Während bei der S-Bahn München auf der Stammstrecke seit Samstag wieder S-Bahnen fahren, ist auf den Außenästen großteils kein Verkehr möglich. Seit Sonntag ist die wichtige Linie S8 wieder zwischen Westkreuz und Flughafen regulär unterwegs und die S3 verkehrt seit heute zwischen Lochhausen und Ostbahnhof. Ziel ist, im Laufe des Tages weitere Abschnitte nach und nach wieder zu befahren und den S-Bahn-Verkehr schrittweise auszuweiten. Dennoch wird es auch bei der S-Bahn über den heutigen Tag hinaus zu Einschränkungen und Ausfällen kommen. Jederzeit aktualisierte Informationen gibt es auf s-bahn-muenchen.de/aktuell 

Im Schienengüterverkehr laufen die Räumarbeiten am Rangierbahnhof München Nord. DB Cargo setzt alles daran, versorgungsrelevante Güter zu Kraftwerken und Raffinerien sowie zu den wichtigen bayerischen Industrie- und Wirtschaftskunden zu transportieren. 
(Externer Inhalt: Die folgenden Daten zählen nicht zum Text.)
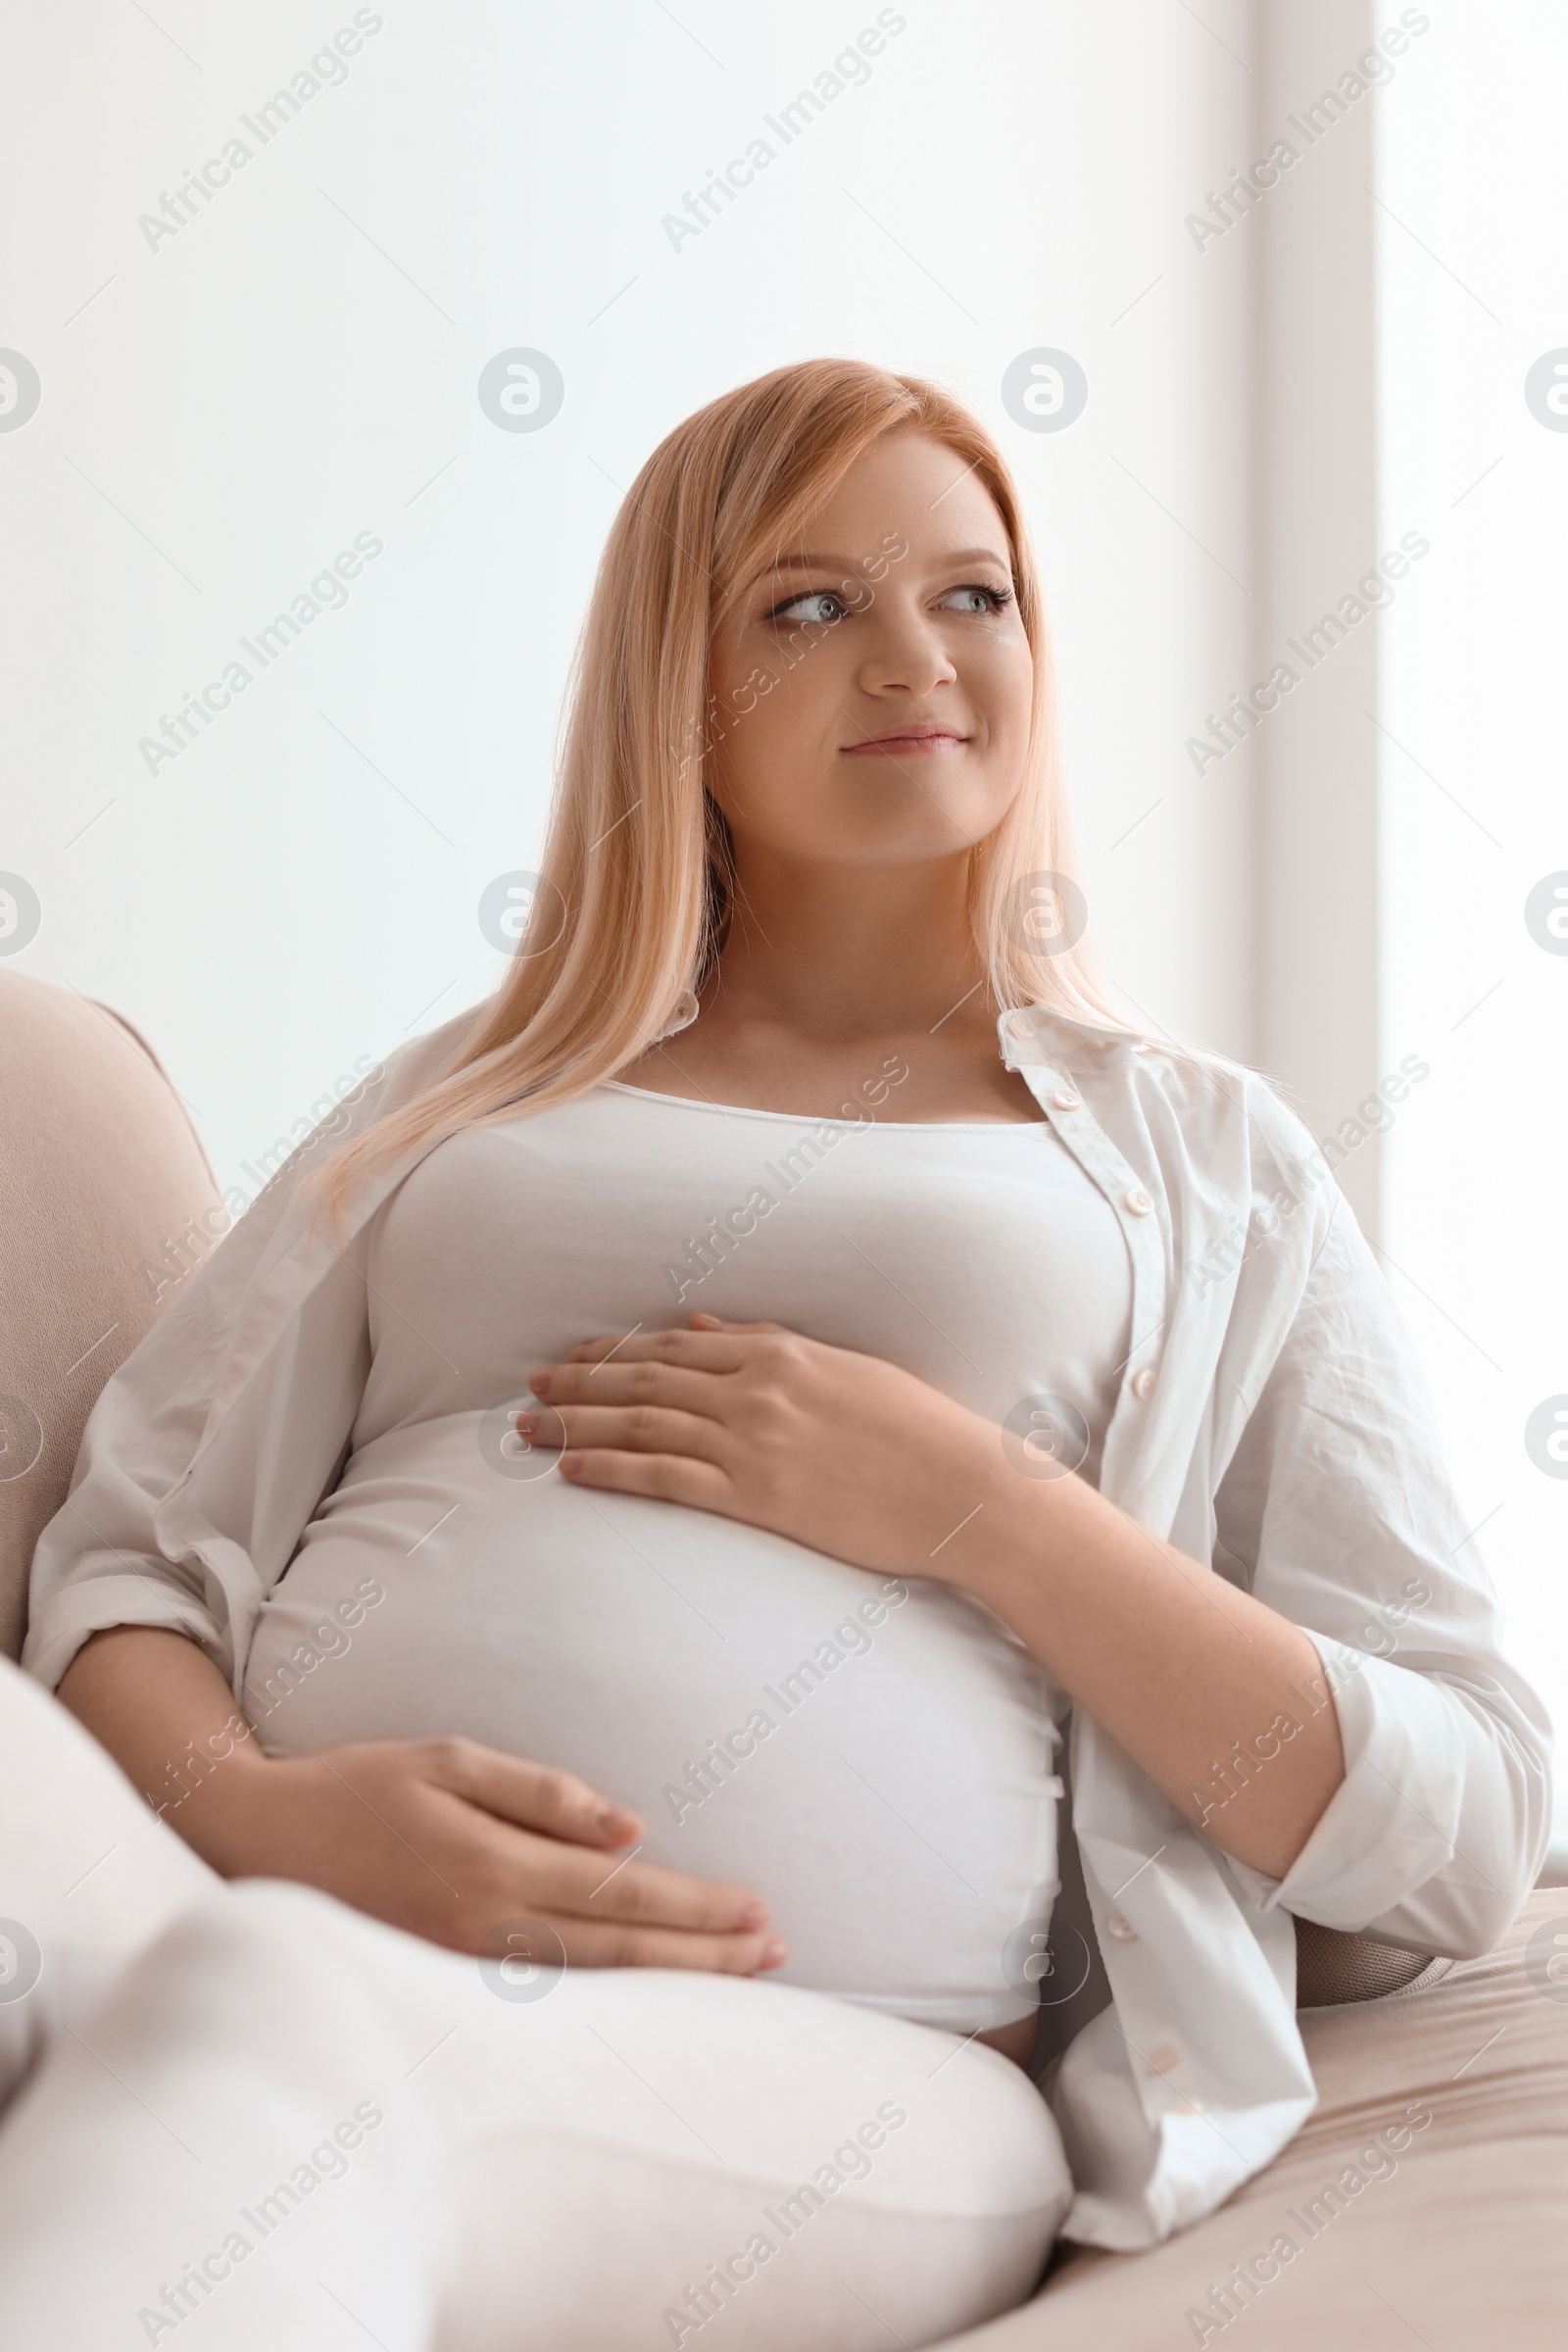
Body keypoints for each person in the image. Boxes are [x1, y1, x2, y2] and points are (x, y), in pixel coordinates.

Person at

Die DB bittet weiterhin Reisende, nicht dringend notwendige Reisen auf den Zeitraum ab dem 6. Dezember zu verschieben und sich vorab auf bahn.de, im DB-Navigator oder unter unserer Sonderhotline 08000 996633 über ihre Verbindungen zu informieren. Da die am Montag und Dienstag verkehrenden Züge stark ausgelastet sind, empfehlen wir bei nicht verschiebbaren Reisen im Fernverkehr dringend eine Sitzplatzreservierung. Alle Fahrgäste, die ihre vom 2.12.2023 bis einschließlich 5.12.2023 in Süddeutschland geplante Reise aufgrund des Wintereinbruchs in Süddeutschland verschieben möchten, können ihr Ticket zu einem späteren Zeitpunkt nutzen. Die Zugbindung ist aufgehoben. Das Ticket gilt dabei für die Fahrt zum ursprünglichen Zielort, auch mit einer geänderten Streckenführung. Sitzplatzreservierungen können kostenfrei storniert werden.